By stopping, we assume they are $N_2$ are integrable process (i.e. $\mathbb{E}(\int_0^\infty d|N_2|)<\infty$). $H_n\cdot N_2$ are local martingale with \begin{align*} \mathbb{E}\sup|H_n\cdot N_2|\leq n\mathbb{E}\left(\int_0^\infty d|N_2|\right)<\infty \end{align*} This shows $H_n\cdot N_2$ are true martingales.

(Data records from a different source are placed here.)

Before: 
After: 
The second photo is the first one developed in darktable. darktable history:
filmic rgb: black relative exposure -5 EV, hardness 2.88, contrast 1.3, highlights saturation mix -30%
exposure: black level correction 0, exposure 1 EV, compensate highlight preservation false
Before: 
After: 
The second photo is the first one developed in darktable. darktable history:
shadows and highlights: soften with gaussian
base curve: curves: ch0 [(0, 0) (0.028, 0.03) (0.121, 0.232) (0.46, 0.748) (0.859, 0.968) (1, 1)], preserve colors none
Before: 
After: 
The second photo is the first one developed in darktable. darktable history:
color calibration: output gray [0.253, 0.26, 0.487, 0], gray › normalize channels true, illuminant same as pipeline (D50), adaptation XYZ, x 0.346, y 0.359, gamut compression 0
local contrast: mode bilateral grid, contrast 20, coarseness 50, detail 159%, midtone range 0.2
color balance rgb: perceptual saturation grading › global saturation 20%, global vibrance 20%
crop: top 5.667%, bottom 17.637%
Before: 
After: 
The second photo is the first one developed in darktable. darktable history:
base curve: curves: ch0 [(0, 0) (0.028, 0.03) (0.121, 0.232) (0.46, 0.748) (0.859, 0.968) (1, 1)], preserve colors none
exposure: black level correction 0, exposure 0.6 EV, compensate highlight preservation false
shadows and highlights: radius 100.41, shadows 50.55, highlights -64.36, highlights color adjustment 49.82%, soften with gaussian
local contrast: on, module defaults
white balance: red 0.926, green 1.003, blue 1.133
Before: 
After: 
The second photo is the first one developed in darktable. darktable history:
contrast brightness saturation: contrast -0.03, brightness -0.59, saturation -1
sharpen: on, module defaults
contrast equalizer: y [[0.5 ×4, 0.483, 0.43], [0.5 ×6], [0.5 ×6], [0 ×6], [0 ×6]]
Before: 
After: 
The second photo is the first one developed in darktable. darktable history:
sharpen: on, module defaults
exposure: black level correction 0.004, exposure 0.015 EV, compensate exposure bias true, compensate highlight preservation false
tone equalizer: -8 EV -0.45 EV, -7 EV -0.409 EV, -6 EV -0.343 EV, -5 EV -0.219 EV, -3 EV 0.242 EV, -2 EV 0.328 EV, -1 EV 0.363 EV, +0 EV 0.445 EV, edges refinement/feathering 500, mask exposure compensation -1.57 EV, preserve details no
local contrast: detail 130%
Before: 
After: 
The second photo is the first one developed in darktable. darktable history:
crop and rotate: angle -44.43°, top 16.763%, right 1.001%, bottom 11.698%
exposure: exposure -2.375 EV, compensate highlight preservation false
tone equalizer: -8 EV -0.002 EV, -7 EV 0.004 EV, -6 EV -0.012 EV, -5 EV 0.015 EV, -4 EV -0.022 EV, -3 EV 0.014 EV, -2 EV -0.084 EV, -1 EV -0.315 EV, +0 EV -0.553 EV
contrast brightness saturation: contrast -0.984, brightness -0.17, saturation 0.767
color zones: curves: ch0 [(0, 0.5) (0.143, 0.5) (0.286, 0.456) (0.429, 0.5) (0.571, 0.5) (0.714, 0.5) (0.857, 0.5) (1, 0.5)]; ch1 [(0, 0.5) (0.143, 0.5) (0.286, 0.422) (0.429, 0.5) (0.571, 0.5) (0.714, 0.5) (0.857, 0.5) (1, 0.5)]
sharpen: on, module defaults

This implies $\mathbb{E}(H_n\cdot N_2)^+ = \mathbb{E}(H_n\cdot N_2)^-$. By stopping on $T = \inf\{t, \int_0^t |H_t| d|N_2|\geq c\}$, we can bound (LHS is a Stieljies integral) \begin{align*} (H_n\cdot N_2)_T^- \leq \int_0^{T-}|H_t|d|N_2| + (H_n\Delta X)^- \leq 2c+2 \end{align*} Consequently \begin{align*} \mathbb{E}|H_n\cdot N_2|_T<4c+4 \end{align*} Fatou's Lemma shows \begin{align*} \mathbb{E}|H\cdot N_2|_T<4c+4 \end{align*} Next, \begin{align*} |H_n\cdot N_2|_T &\leq |H_n\cdot N_2|_{T-}+|H_n\Delta N_2|_T \\ &\leq 2\int_0^{T-}|H|d|N_2| + |H\cdot N_2|_T \end{align*} The RHS has finite expectation.
By martingale property of $H_n\cdot N_2$ \begin{align*} \mathbb{E}[(H_n\cdot N_2)_T|\mathcal{F}_t] = (H_n\cdot N_2)_{T\land t} \end{align*} Apply $L_1$ convergence on both sides obtain the result.